Sometimes it is good to state the obvious, because we tend to not see what is in front of our eyes. So here I would like to start by saying ECM (Enterprise Content Management) is not only about storing content, but also about being able to efficiently use the content. It is common knowledge that in order to use something you need to be able to find it. When talking about ECM, in a world where most content is digital, the first thing that comes to mind is full text indexing. Full text indexing works well in many cases, but after many years of using this technology I still see problems when applying this concept to engineering drawings, scanned receipts, pictures, and even some “fully OCR” pdfs. So what else is out there to help users find their documents?
Since humans started to create large repositories of knowledge (libraries), many ways to organize and classify this information have emerged.
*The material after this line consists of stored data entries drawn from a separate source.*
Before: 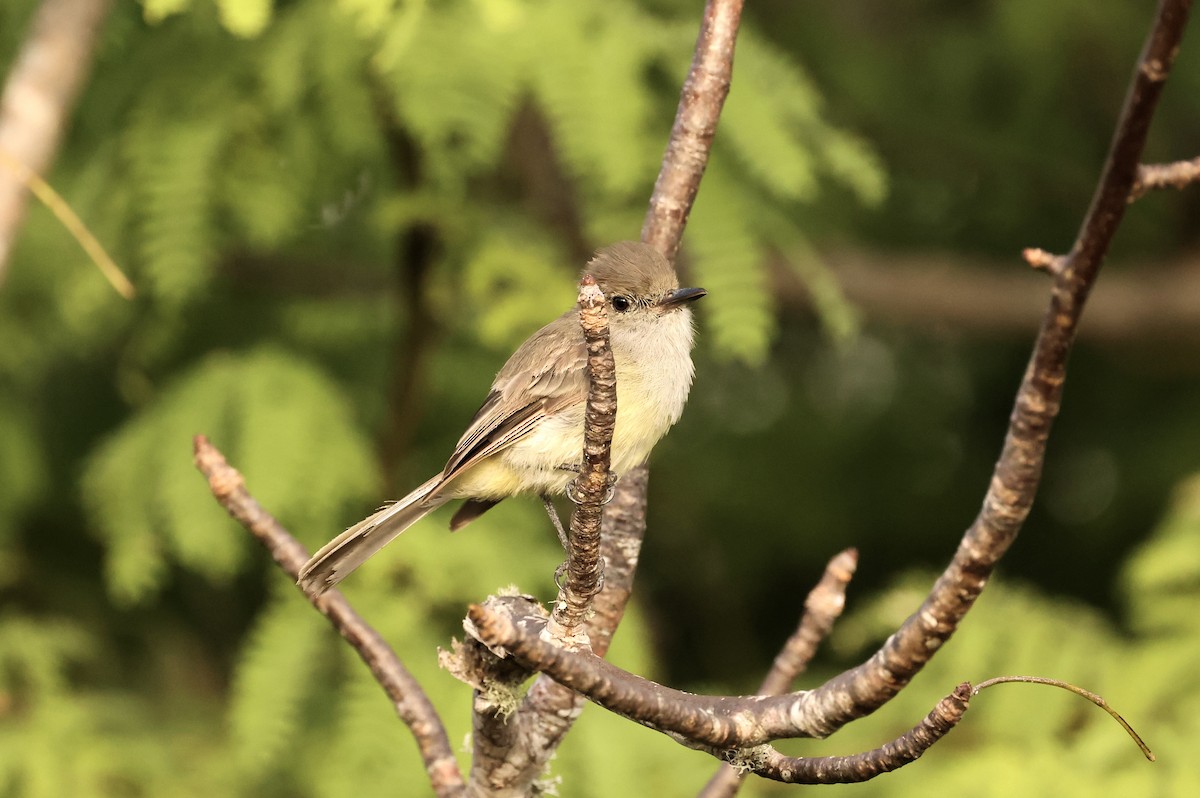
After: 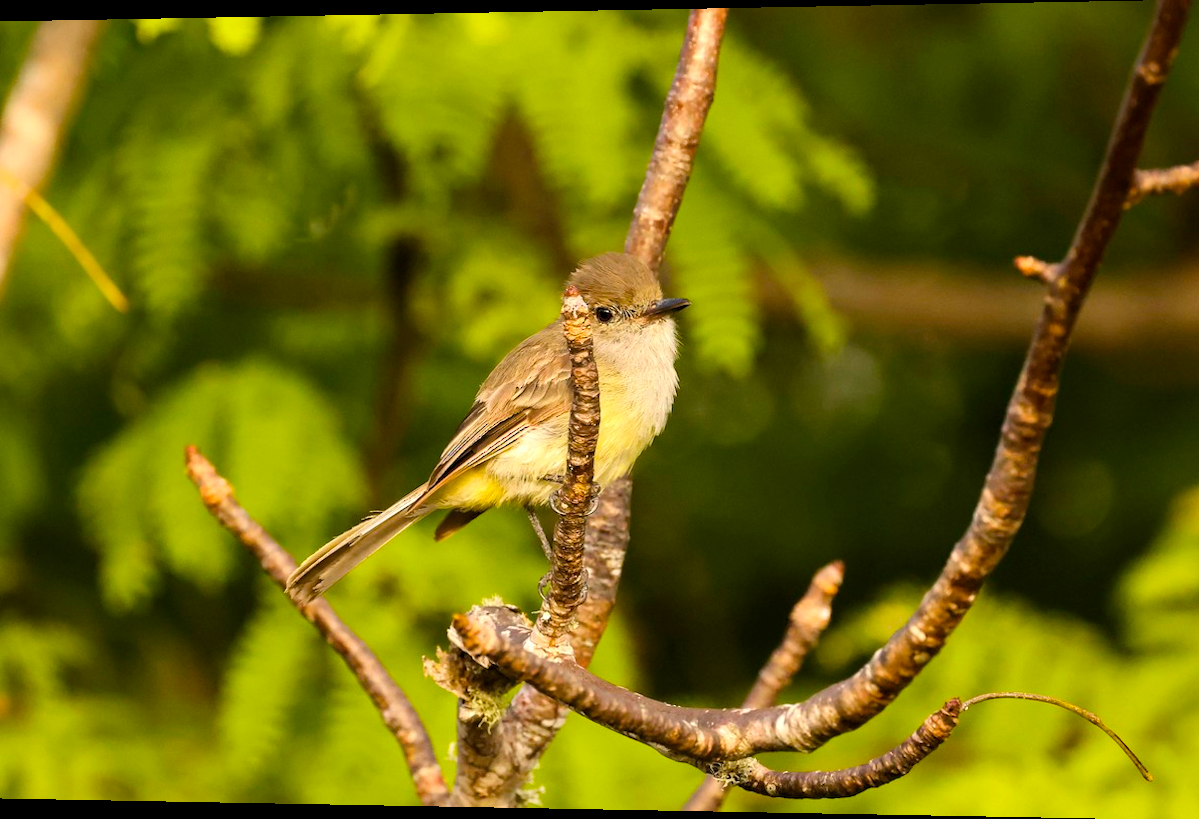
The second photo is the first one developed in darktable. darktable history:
contrast equalizer: octaves 7, y [[0.5, 0.502, 0.506, 0.511, 0.52, 0.537], [0.5 ×6], [0.505, 0.509, 0.518, 0.534, 0.553, 0.561], [0 ×6], [0 ×6]]
exposure: compensate highlight preservation false
rotate and perspective: lens shift (horizontal) -0.055, automatic cropping off
color balance rgb: linear chroma grading › global chroma 15%, perceptual saturation grading › global saturation 30%
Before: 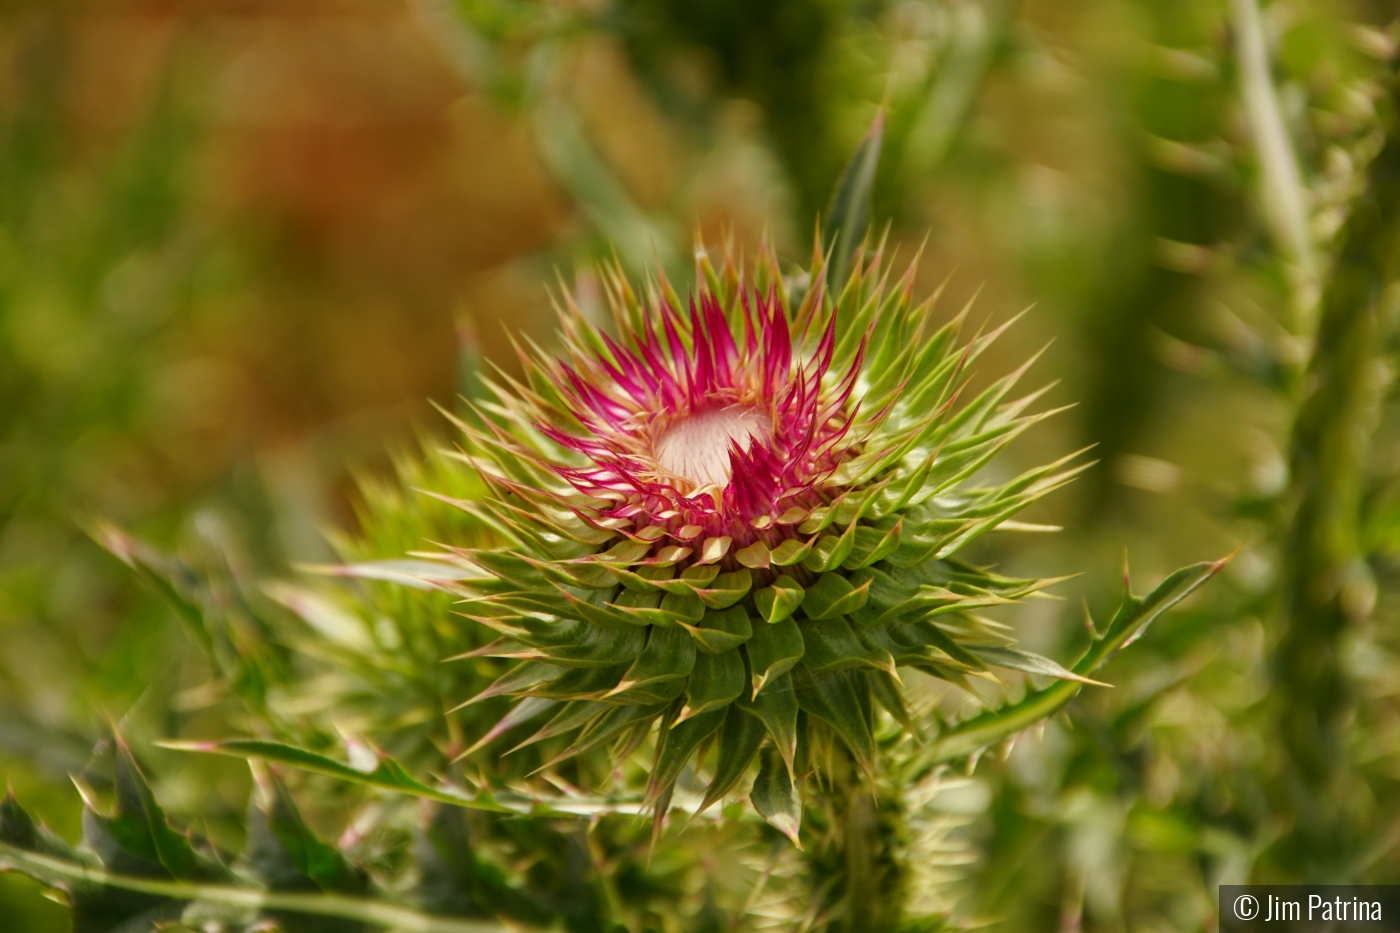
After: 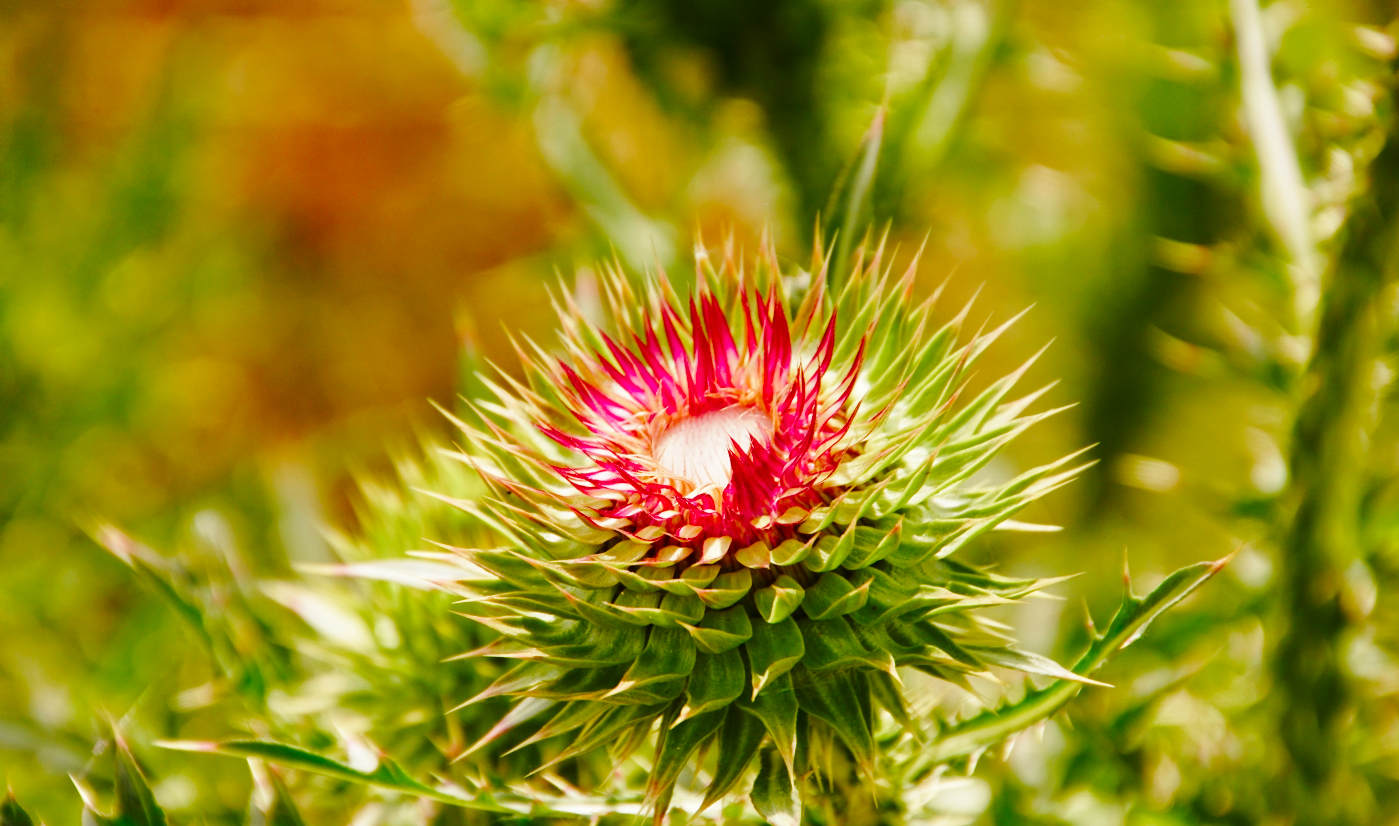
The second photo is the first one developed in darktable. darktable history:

In our digital world the two major tendencies seem to be: first, Complex Folder structures designed for people who like to navigate to their content (browser approach); and second, infinite number of attributes (meta-data or tags) to be used with a powerful search engine (tagging or search approach).
How do I search?
I personally love search engines (Google Search Appliance, FAST, Autonomy, and even spotlight); but when I scan expense reports into my PC, search engines don’t work well, even when I use OCR and put very descriptive names on them (maybe because I don’t remember those names?). So, how do I find my receipts and reports during tax season? I store those scanned images in a folder structure that uses the project name and the date (Taxonomy!!!).
I’ve lost count of how many times I’ve been asked whether a system should be based on a flat folder structure with hundreds of attributes or vice-versa. I believe that taxonomy and attributes (tags) should complement each other. Just as Johnny Gee says, the folder structure needs to be kept simple while keeping the company’s organization in mind; I also agree with him when he says that the attributes need to be limited. I don’t think I can give a magic number that would say how much is too much, but I can assure you that when things get too complicated no one will use them.
Finally, it is good to remember that since every one needs to get maximum utilization out of their assets, it is important to have tools that can be exploited; and when all is said and done, the main reason for having an ECM system is to improve accessibility of the content; NOT to lock the content in a safe that people (users) cannot access. So I recommend an organized folder structure that is simple enough for “tagger-people”, and an object model that “browser-people” would understand. In other words, the best way to find content is to achieve a balanced mix between a good search engine (and object model) and a good taxonomy.
What would you say is the best way to Search?